YOUR ASSIGNMENT:
Print each line of the items below word for word, leaving out the pictures.

DATASET RECORDS:
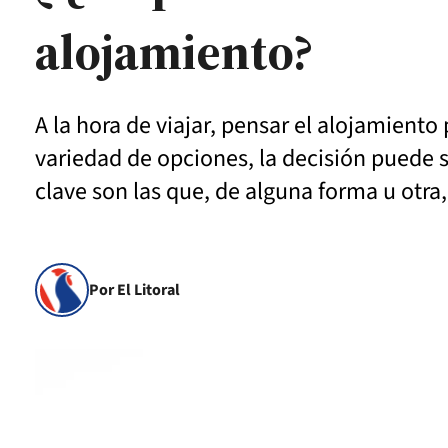
alojamiento?
A la hora de viajar, pensar el alojamient
variedad de opciones, la decisión puede 
clave son las que, de alguna forma u otra,
Por El Litoral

EXERCISE ANSWER:
alojamiento?
A la hora de viajar, pensar el alojamient
variedad de opciones, la decisión puede 
clave son las que, de alguna forma u otra,
Por El Litoral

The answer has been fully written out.